_Exercise prompt:_ An exact transcription of the entries is required, with no images included.

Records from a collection
* * * * * * * * *
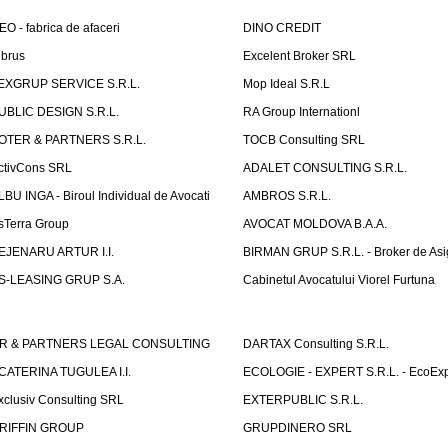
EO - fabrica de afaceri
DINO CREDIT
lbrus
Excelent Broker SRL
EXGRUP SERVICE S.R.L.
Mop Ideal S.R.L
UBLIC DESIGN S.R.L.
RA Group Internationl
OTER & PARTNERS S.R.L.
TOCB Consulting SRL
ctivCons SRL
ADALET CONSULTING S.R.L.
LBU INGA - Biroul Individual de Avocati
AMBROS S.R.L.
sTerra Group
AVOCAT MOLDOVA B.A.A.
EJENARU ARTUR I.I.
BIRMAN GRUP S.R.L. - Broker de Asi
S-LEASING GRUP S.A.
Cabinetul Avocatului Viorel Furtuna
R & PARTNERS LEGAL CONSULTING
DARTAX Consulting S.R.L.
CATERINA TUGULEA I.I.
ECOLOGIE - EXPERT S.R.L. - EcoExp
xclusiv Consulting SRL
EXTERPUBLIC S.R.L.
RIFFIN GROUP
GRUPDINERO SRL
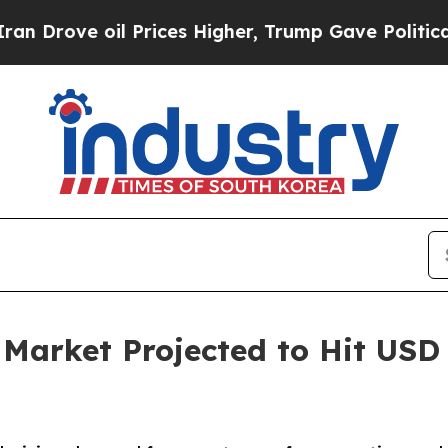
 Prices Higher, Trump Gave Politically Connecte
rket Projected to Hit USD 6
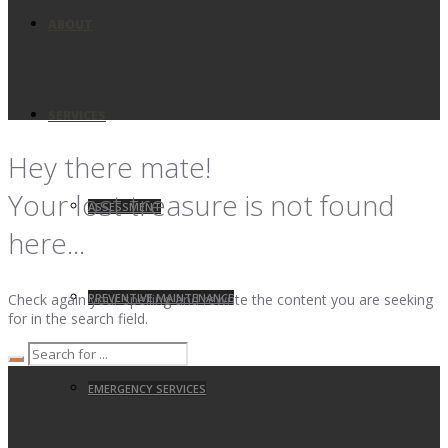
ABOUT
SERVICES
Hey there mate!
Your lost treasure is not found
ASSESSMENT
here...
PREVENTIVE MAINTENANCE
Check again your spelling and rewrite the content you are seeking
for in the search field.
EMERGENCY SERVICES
* * * * * * * * *
_Expected answer:_
EO - fabrica de afaceri
DINO CREDIT
lbrus
Excelent Broker SRL
EXGRUP SERVICE S.R.L.
Mop Ideal S.R.L
UBLIC DESIGN S.R.L.
RA Group Internationl
OTER & PARTNERS S.R.L.
TOCB Consulting SRL
ctivCons SRL
ADALET CONSULTING S.R.L.
LBU INGA - Biroul Individual de Avocati
AMBROS S.R.L.
sTerra Group
AVOCAT MOLDOVA B.A.A.
EJENARU ARTUR I.I.
BIRMAN GRUP S.R.L. - Broker de Asi
S-LEASING GRUP S.A.
Cabinetul Avocatului Viorel Furtuna
R & PARTNERS LEGAL CONSULTING
DARTAX Consulting S.R.L.
CATERINA TUGULEA I.I.
ECOLOGIE - EXPERT S.R.L. - EcoExp
xclusiv Consulting SRL
EXTERPUBLIC S.R.L.
RIFFIN GROUP
GRUPDINERO SRL
 Prices Higher, Trump Gave Politically Connecte
rket Projected to Hit USD 6
ABOUT
SERVICES
Hey there mate!
Your lost treasure is not found
ASSESSMENT
here...
PREVENTIVE MAINTENANCE
Check again your spelling and rewrite the content you are seeking
for in the search field.
EMERGENCY SERVICES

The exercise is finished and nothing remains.